[[ Excerpted data open ]]
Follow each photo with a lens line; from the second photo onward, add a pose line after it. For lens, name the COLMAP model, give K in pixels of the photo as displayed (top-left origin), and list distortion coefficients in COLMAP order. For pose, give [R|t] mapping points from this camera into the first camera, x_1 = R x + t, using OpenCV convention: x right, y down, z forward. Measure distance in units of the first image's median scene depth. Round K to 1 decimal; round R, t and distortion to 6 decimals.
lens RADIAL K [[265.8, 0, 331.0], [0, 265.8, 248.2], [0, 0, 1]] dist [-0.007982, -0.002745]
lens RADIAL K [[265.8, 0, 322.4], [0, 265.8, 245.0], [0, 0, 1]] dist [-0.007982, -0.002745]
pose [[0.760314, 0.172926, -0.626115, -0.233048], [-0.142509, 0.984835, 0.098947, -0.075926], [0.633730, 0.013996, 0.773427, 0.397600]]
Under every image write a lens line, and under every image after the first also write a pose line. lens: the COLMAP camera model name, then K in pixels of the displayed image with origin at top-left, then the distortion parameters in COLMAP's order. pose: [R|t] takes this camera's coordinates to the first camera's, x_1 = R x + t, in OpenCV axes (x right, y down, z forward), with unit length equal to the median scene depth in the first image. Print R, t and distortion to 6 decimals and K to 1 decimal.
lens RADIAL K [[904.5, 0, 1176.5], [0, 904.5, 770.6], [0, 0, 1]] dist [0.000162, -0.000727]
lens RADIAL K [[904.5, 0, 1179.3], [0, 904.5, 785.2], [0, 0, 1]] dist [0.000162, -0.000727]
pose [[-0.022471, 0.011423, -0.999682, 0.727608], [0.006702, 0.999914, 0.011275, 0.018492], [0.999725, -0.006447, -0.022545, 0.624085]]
[[ Excerpted data closed ]]
*Work request*: The lines to return run from the one containing "Under every image write" through the last line of the material above. Please reproduce them exactly.

*Solved problem*:
Under every image write a lens line, and under every image after the first also write a pose line. lens: the COLMAP camera model name, then K in pixels of the displayed image with origin at top-left, then the distortion parameters in COLMAP's order. pose: [R|t] takes this camera's coordinates to the first camera's, x_1 = R x + t, in OpenCV axes (x right, y down, z forward), with unit length equal to the median scene depth in the first image. Print R, t and distortion to 6 decimals and K to 1 decimal.
lens RADIAL K [[904.5, 0, 1176.5], [0, 904.5, 770.6], [0, 0, 1]] dist [0.000162, -0.000727]
lens RADIAL K [[904.5, 0, 1179.3], [0, 904.5, 785.2], [0, 0, 1]] dist [0.000162, -0.000727]
pose [[-0.022471, 0.011423, -0.999682, 0.727608], [0.006702, 0.999914, 0.011275, 0.018492], [0.999725, -0.006447, -0.022545, 0.624085]]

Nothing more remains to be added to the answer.